Я кис, скисал, закисал. Иногда в мозговую пустоту врывалась неожиданная мысль — ради чего мне жить? Я не находил ответа, раздавленный безразличием абсолютно ко всему.
Из близких у меня оставался брат, которого я нежно любил, но видел я его редко: у него давно была своя жизнь, и мне не хотелось нагружать его своими проблемами, испытывая на прочность наши отношения. Мои дети?.. Тут было слишком много "но"…
Работа? Творчество? Я был не в силах что-либо делать… Мне не за что было зацепиться, чтобы себя вытащить. Я крепко сидел в болоте хандры и отчаяния. У меня были волосы на голове, но не было изобретательности барона Мюнхгаузена…

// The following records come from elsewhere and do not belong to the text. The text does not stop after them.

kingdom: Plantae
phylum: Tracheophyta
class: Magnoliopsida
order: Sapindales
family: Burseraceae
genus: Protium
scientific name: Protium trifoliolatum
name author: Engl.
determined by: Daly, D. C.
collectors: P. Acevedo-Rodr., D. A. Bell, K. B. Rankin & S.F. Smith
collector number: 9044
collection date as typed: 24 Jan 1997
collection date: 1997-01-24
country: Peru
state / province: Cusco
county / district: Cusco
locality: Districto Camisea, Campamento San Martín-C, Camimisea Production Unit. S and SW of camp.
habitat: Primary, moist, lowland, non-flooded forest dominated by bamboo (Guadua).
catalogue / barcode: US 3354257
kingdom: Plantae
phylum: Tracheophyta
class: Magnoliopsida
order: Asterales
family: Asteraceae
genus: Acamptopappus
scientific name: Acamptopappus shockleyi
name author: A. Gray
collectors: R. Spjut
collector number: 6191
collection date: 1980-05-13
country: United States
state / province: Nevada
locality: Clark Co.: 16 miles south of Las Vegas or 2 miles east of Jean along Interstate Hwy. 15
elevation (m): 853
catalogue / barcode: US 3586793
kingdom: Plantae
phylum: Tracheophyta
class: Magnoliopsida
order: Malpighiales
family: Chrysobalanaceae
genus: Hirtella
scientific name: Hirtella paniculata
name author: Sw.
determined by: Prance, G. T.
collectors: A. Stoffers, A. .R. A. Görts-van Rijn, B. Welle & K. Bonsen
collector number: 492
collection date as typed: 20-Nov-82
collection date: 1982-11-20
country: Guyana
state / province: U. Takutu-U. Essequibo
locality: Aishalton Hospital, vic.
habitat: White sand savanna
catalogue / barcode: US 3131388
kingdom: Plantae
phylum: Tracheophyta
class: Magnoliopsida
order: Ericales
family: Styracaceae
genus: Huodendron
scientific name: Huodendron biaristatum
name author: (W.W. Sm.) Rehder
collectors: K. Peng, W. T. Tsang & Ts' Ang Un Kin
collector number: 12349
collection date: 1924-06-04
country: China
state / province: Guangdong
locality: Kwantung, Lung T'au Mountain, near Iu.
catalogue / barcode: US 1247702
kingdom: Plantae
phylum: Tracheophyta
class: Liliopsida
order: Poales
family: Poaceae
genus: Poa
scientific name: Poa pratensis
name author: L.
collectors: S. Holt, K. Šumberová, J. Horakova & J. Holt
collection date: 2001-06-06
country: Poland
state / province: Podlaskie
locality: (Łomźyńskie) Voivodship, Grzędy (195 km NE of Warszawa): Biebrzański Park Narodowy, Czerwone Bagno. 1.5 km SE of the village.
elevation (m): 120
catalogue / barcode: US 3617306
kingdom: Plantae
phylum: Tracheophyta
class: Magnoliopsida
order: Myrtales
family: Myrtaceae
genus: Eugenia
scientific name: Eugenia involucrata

…После похорон Лидочки прошло несколько дней. Мои постояльцы притаились. Квартира была пуста, и это уже не радовало меня. Квартира была слишком пуста.
Телефон надрывался, но я не брал трубку, будучи не в силах ни с кем вести разговоры, и телефон, в конце концов, угомонился. В комнатах установилась кладбищенская тишина.
Я пил, пока не подошли к концу запасы водки. Когда это случилось, мне пришлось, проклиная все на свете, приводить себя в порядок и выбираться на улицу, в магазин. Каких усилий мне это стоило, не знает никто. Как, впрочем, не знает никто, сколько дней я пил "в одного"…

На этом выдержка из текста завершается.